A sharp learning curve isn’t the only hill that Microsoft has to fight with its latest operating system; the mindset of how the company sees the computing future has to be worked into the public.

For most consumers there are three main devices: tablets, notebooks, and smartphones. Each device is in a different price category - $800 for a notebook and $400 for a tablet isn’t an uncommon thought. When Microsoft Windows 8 first hit shelves, the company’s dream of a hybrid device wasn’t cheap and people had to first be convinced that $1300 was really what they wanted to spend and what they actually needed – the idea of a “two in one device” had not fully been set into the mindset of purchasers. As we move forward, touchscreen laptops are coming down in price to as low as $399. Hybrids are also moving down and can be purchased for under $999 (my top recommendation – the Lenovo IdeaPad YOGA).

Microsoft’s future mindset of a hybrid world might be getting closer to a reasonable price point and consumers might be starting to understand the benefits of paying a bit more for one device that acts as two, but one last hurdle that stands in the company’s way is hardware.

The Hardware Limitations

The dream of creating an all in one computing device for endurance typing sessions, hardcore productivity, and kick back relaxation isn’t as easy as it may seem. Let’s take a look at the two hardware categories side by side and what we desire out of each. From a tablet, we expect a thin, small, and light device with extremely long battery life. From a laptop, we expect around the same with a little more bulk and a little less battery life which we sacrifice for increased power and performance. The ideal hybrid device for Microsoft’s future, a powerful tablet that is light and has outstanding battery life, just does not exist at this time.

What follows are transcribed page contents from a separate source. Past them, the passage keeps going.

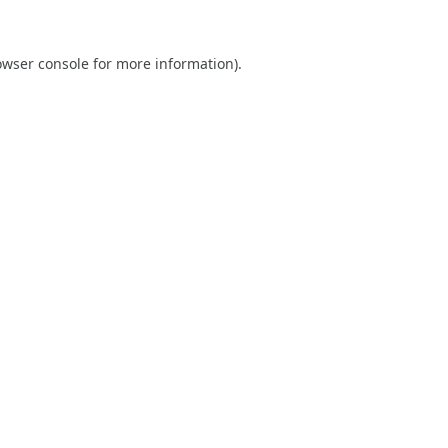
owser console
for more information).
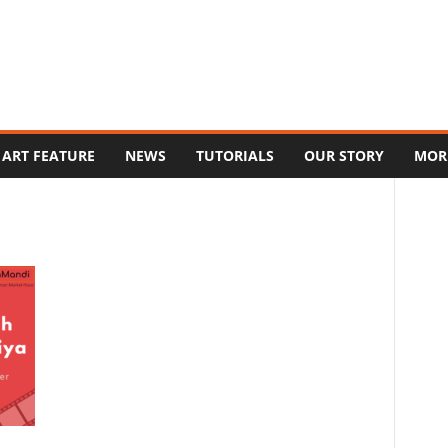
ART FEATURE
NEWS
TUTORIALS
OUR STORY
MOR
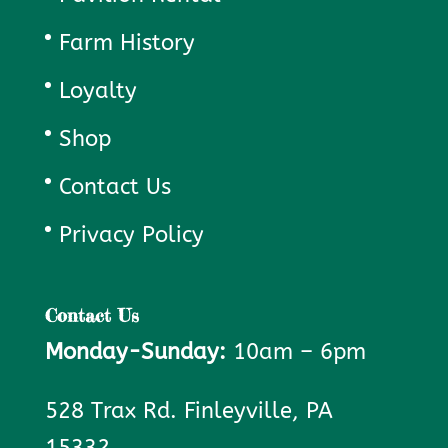
Farm History
Loyalty
Shop
Contact Us
Privacy Policy
Contact Us
Monday-Sunday:
10am – 6pm
528 Trax Rd. Finleyville, PA
15332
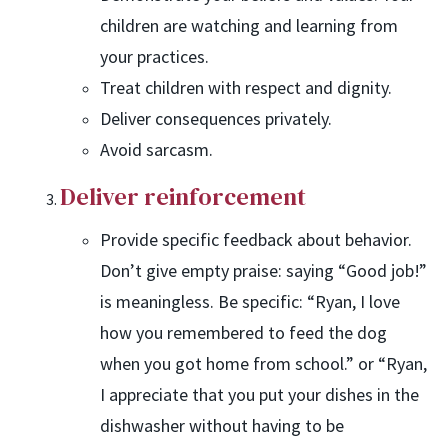
children are watching and learning from
your practices.
Treat children with respect and dignity.
Deliver consequences privately.
Avoid sarcasm.
Deliver reinforcement
Provide specific feedback about behavior.
Don’t give empty praise: saying “Good job!”
is meaningless. Be specific: “Ryan, I love
how you remembered to feed the dog
when you got home from school.” or “Ryan,
I appreciate that you put your dishes in the
dishwasher without having to be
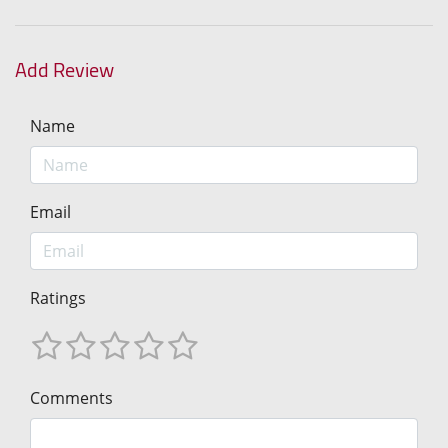
Add Review
Name
Email
Ratings
Comments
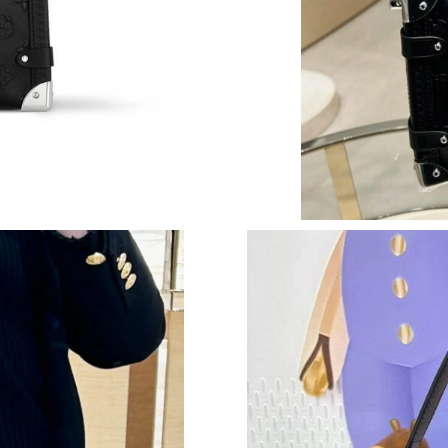
Just Sold: Peter from Seattle on Jul 27, 2026 
Just Sold: George from Salt Lake City on Jun 
Just Sold: George from Orlando on Jul 19, 20
Just Sold: Kara from Washington, D.C. on Aug 
Just Sold: Lily from Hong Kong on Jul 21, 202
Just Sold: Jade from Minneapolis on Jul 30, 2
Just Sold: Wendy from Austin on Jun 15, 2026
Just Sold: Alice from Salt Lake City on Jun 01
Just Sold: Kara from Paris on Jul 22, 2026 at 
Just Sold: Liam from Phoenix on Jul 14, 2026 
Just Sold: Quinn from Las Vegas on Jul 23, 20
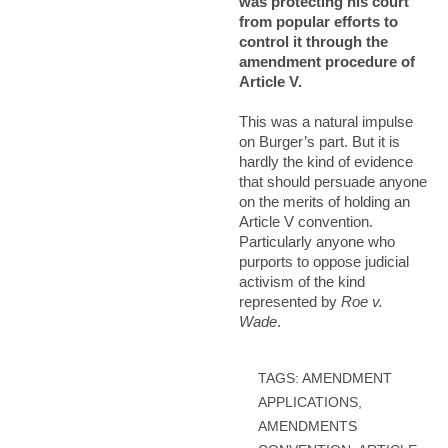
was protecting his court
from popular efforts to
control it through the
amendment procedure of
Article V.
This was a natural impulse
on Burger’s part. But it is
hardly the kind of evidence
that should persuade anyone
on the merits of holding an
Article V convention.
Particularly anyone who
purports to oppose judicial
activism of the kind
represented by
Roe v.
Wade
.
TAGS:
AMENDMENT
APPLICATIONS
,
AMENDMENTS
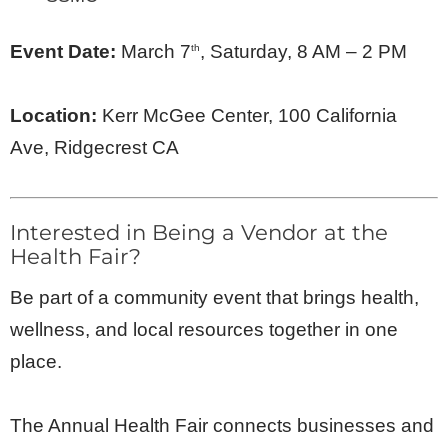
Event Date:
March 7
, Saturday, 8 AM – 2 PM
th
Location:
Kerr McGee Center, 100 California
Ave, Ridgecrest CA
Interested in Being a Vendor at the
Health Fair?
Be part of a community event that brings health,
wellness, and local resources together in one
place.
The Annual Health Fair connects businesses and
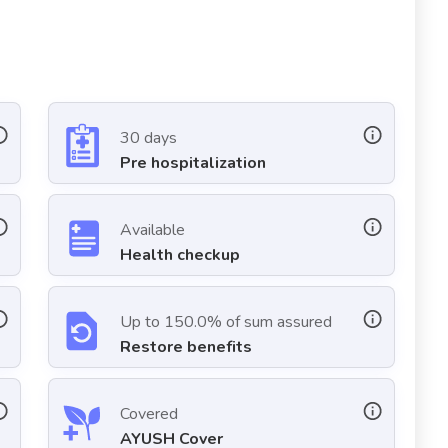
30 days
Pre hospitalization
Available
Health checkup
Up to 150.0% of sum assured
Restore benefits
Covered
AYUSH Cover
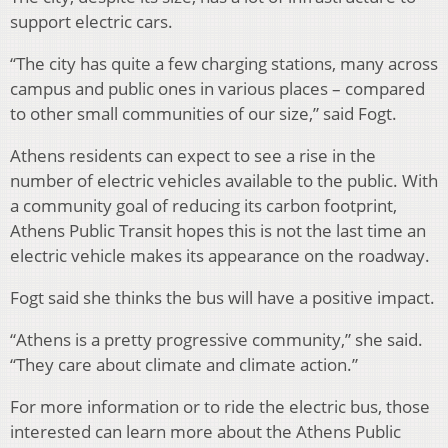
support electric cars.
“The city has quite a few charging stations, many across
campus and public ones in various places – compared
to other small communities of our size,” said Fogt.
Athens residents can expect to see a rise in the
number of electric vehicles available to the public. With
a community goal of reducing its carbon footprint,
Athens Public Transit hopes this is not the last time an
electric vehicle makes its appearance on the roadway.
Fogt said she thinks the bus will have a positive impact.
“Athens is a pretty progressive community,” she said.
“They care about climate and climate action.”
For more information or to ride the electric bus, those
interested can learn more about the Athens Public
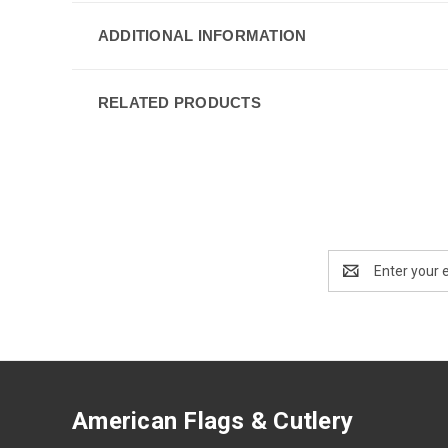
ADDITIONAL INFORMATION
RELATED PRODUCTS
Email
Address
American Flags & Cutlery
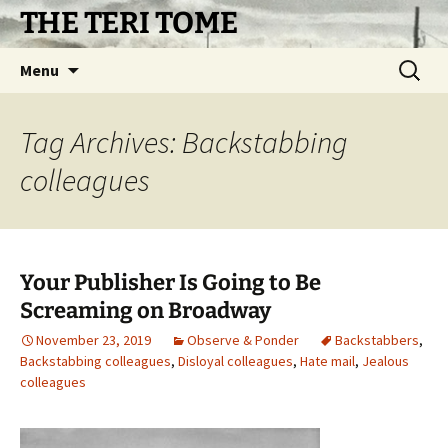
Skip
THE TERI TOME
to
content
Search
Menu
for:
Tag Archives: Backstabbing
colleagues
Your Publisher Is Going to Be
Screaming on Broadway
November 23, 2019
Observe & Ponder
Backstabbers
,
Backstabbing colleagues
,
Disloyal colleagues
,
Hate mail
,
Jealous
colleagues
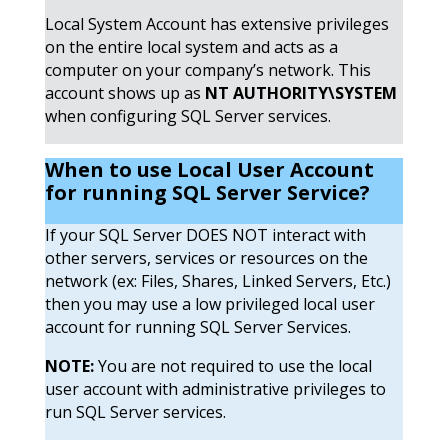
Local System Account has extensive privileges
on the entire local system and acts as a
computer on your company’s network. This
account shows up as
NT AUTHORITY\SYSTEM
when configuring SQL Server services.
When to use Local User Account
for running SQL Server
Service?
If your SQL Server DOES NOT interact with
other servers, services or resources on the
network (ex: Files, Shares, Linked Servers, Etc.)
then you may use a low privileged local user
account for running SQL Server Services.
NOTE:
You are not required to use the local
user account with administrative privileges to
run SQL Server services.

Windows 8 hybrid devices can generally be broken up into two categories: Those that run lower power Intel Atom chips and obtain around ten hours of battery life, and those that run more powerful Intel Core chips and obtain around five hours of battery life. From a technology standpoint we are not in a position where the ultimate high power tablet with tons of a battery life and a thin frame exists. For those of you screaming about Windows RT devices – the OS is dead and we will cover that in another editorial from yours truly.

Just because Windows 8 hybrid devices aren’t currently obtaining the dream, doesn’t mean they never will. Intel’s latest microchip architecture, Haswell, promises to bring high performance and longer battery life to devices. Do I personally think that Haswell will be the answer for the ultimate Windows 8 hybrid? No, I do not, but it brings us closer to where we want to be. Maybe one or two more steps down the Intel microarchitecture roadmap will bring us to that future, but we aren’t there yet.

What does this mean for the consumer? Is Windows 8 a failure of an operating system? Are hybrid devices to be avoided until the technology can be improved?

The ultimate answer to all these questions is that Windows 8 isn’t a failure of an operating system – it is simply an unfinished dream and an unfinished fight. Microsoft put the bet of Windows 8 and their dream of an ultimate device into a landscape where the proper hardware was not yet available.

For those searching for the ultimate Windows 8 devices there are currently two options: Either grab both a touchscreen tablet and an Ultrabook to enjoy the best of both worlds or grab a hybrid that will sacrifice either processing power or battery life. For myself personally, I picked the former with my ThinkPad X1 Carbon Ultrabook and ThinkPad Tablet 2.

As we move forward into the future, we expect more people to adopt and become familiar with Microsoft’s latest operating system and for Intel to continue their development on more powerful, yet lower energy consuming, microprocessors. The battle for Microsoft and their Windows 8 operating system is an uphill one, but we do see success on the horizon for a company that dared to be bold.